How can I present at a Western Australian Planning Commission meeting?

Applications to make a presentation at a Western Australian Planning Commission meeting are to be made in writing using the application form on the Agendas and minutes page. Forms must be submitted no later than 2pm three (3) business days before the meeting.

What decisions can the Western Australian Planning Commission make?

The Western Australian Planning Commission may make one of the following decisions:

  • approve the application
  • approve the application subject to conditions
  • refuse the application.

Will the Western Australian Planning Commission’s determination be publicly available?

Yes. Information will be published on the Department website including:

  • the significant development determination decision including reasons
  • where the matter is deemed to be of significant public interest, a broad public statement may also be made
  • unconfirmed minutes of Western Australian Planning Commission meetings are also available within 10 business days of the meeting.

Is the decision of the Western Australian Planning Commission final?

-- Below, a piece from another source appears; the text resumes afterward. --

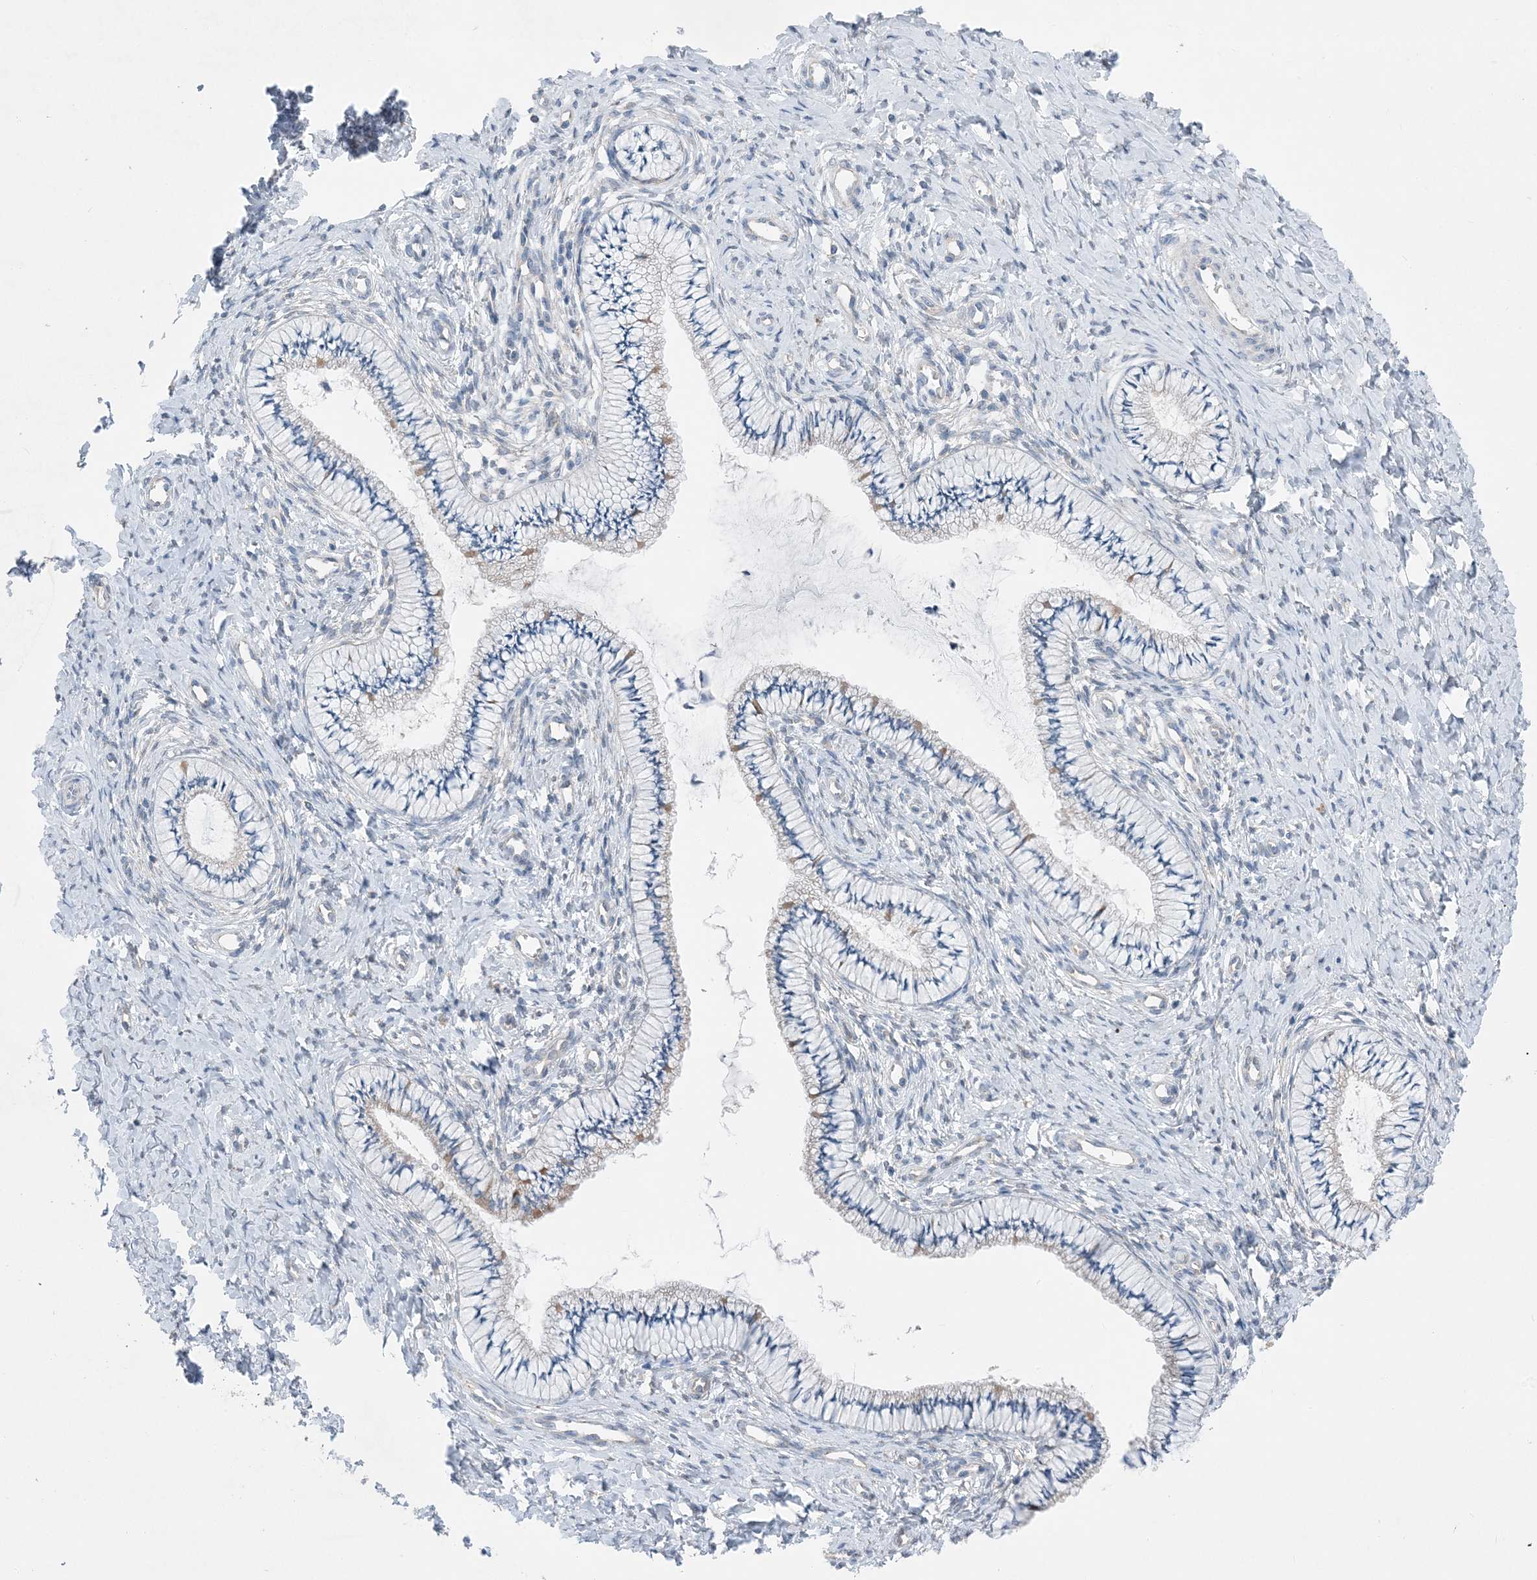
{"staining": {"intensity": "weak", "quantity": "<25%", "location": "cytoplasmic/membranous"}, "tissue": "cervix", "cell_type": "Glandular cells", "image_type": "normal", "snomed": [{"axis": "morphology", "description": "Normal tissue, NOS"}, {"axis": "topography", "description": "Cervix"}], "caption": "This is an immunohistochemistry (IHC) photomicrograph of benign cervix. There is no positivity in glandular cells.", "gene": "DHX30", "patient": {"sex": "female", "age": 36}}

Once the Western Australian Planning Commission has made a determination, the applicant may request that the determination is reviewed through the State Administrative Tribunal.

Who is responsible for administering any conditions of approval on an application?

The Department of Planning, Lands and Heritage, on behalf of the Western Australian Planning Commission, works with the applicant and relevant regulatory agencies to ensure all conditions are met following approval. This includes any conditions that need to be satisfied prior to construction commencing as well as others over the life of the approval.